The Weaver / The City of Woven Streets
- First Finnish edition
- Author: Emmi Itäranta
- Audio read by: Aysha Kala
- Original title: Kudottujen kujien kaupunki
- Language: English
- Genre: Fantasy Speculative fiction
- Published: 2015, Teos
- Media type: Print
- Pages: 322
- ISBN: 9780007536061

= The City of Woven Streets =

2015 novel by Emmi Itäranta

The City of Woven Streets, also known as The Weaver, is the second novel by Finnish author Emmi Itäranta, published in 2015 in Finland and by the following year by HarperCollins. As with her debut novel, Itäranta wrote the Finnish and English manuscripts simultaneously.
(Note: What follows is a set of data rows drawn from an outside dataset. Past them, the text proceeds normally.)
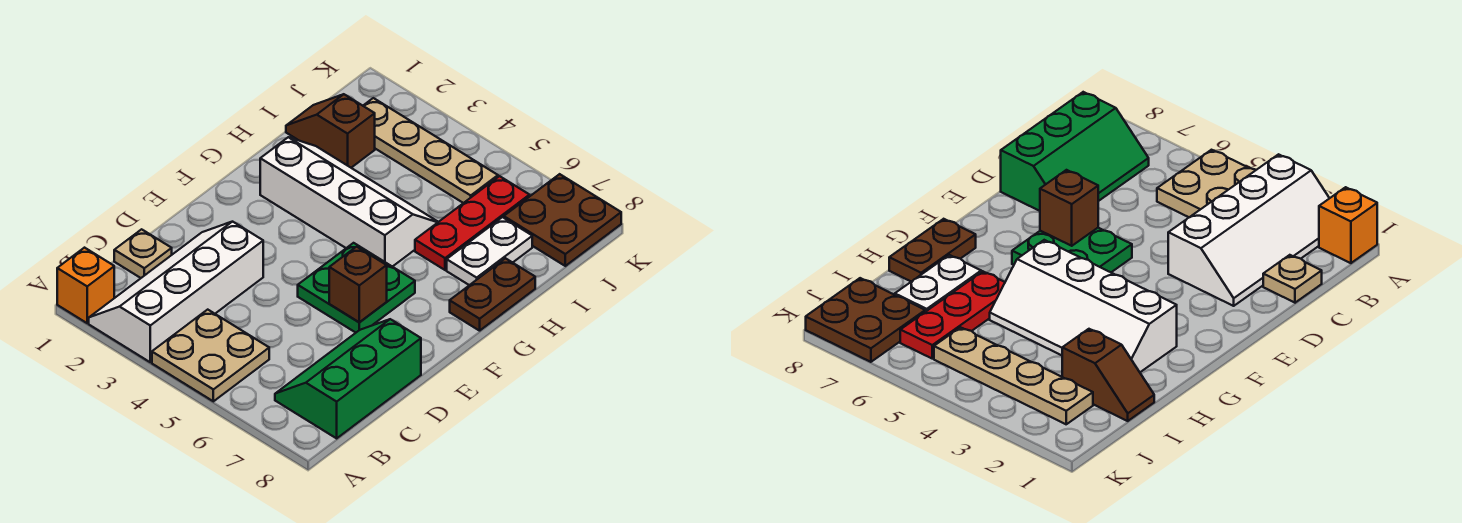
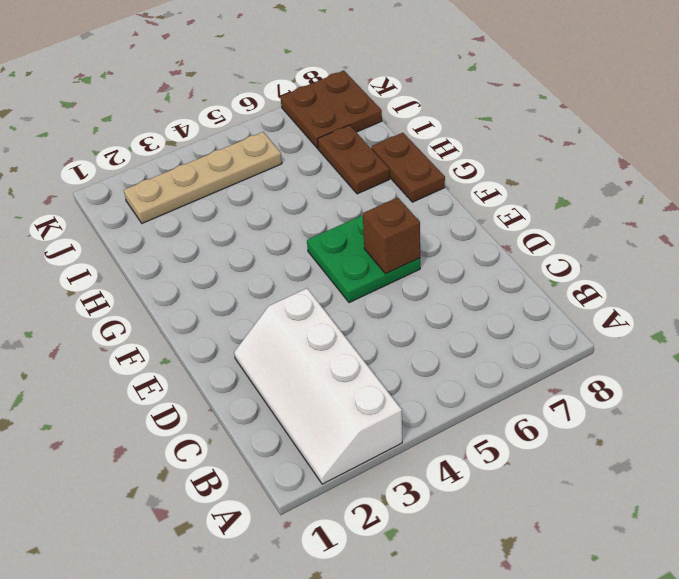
brown plate H7:I7 level 1 -> white plate H7:I7 level 1
none -> orange brick A1 level 1
none -> tan plate A4:B5 level 1
none -> green slope B7:D8 level 1 top 8

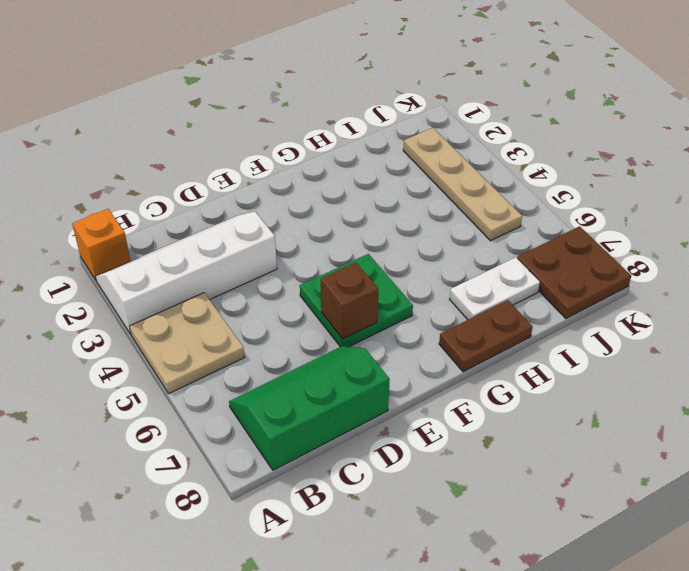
none -> tan plate C1 level 1
none -> white slope G2:H5 level 1 top G
none -> red plate H6:J6 level 1

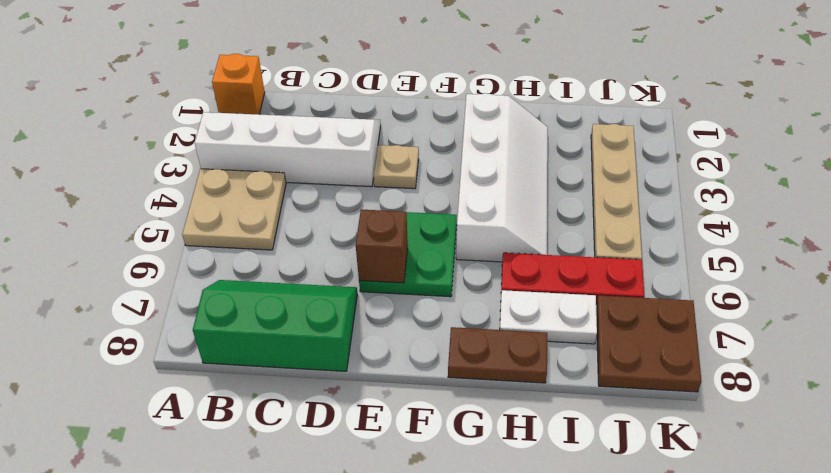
tan plate E3 level 1 -> tan plate C1 level 1
none -> brown slope I1:I2 level 1 top 2

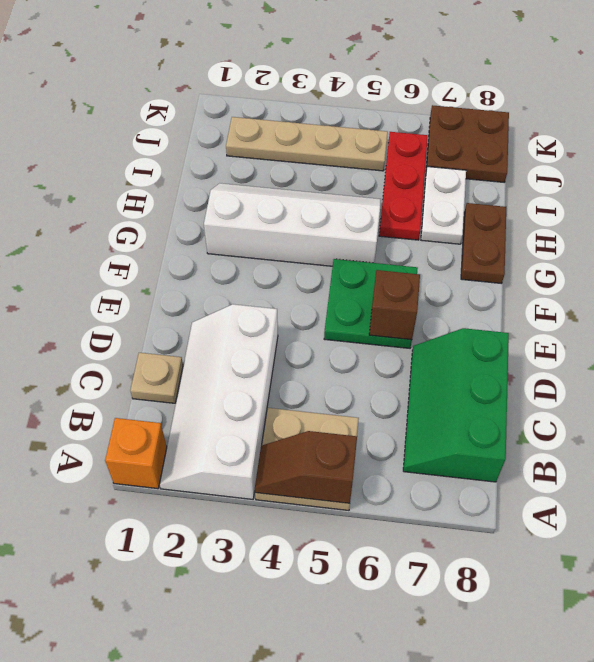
brown slope A4:A5 level 2 top 5 -> brown slope I1:I2 level 1 top 2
The novel was released in June 2016 in the UK under the name The City of Woven Streets, and in November 2016 in the US as The Weaver, while the Finnish version was released in October 2015 as Kudottujen kujien kaupunki. Set on an unnamed island the novel tells the first-hand story of Eliana, a young weaver, whose quiet life is suddenly shaken by the arrival of a mute girl bearing Eliana's name tattooed on her palm. Eliana finds her own shameful secrets unravelling along with those of the dystopic society she lives in, and she must learn to use her dormant skills to help those in need.

The novel won the Tampere City Literary Award and the Kuvastaja Award. It was also shortlisted for the Tähtivaeltaja Award.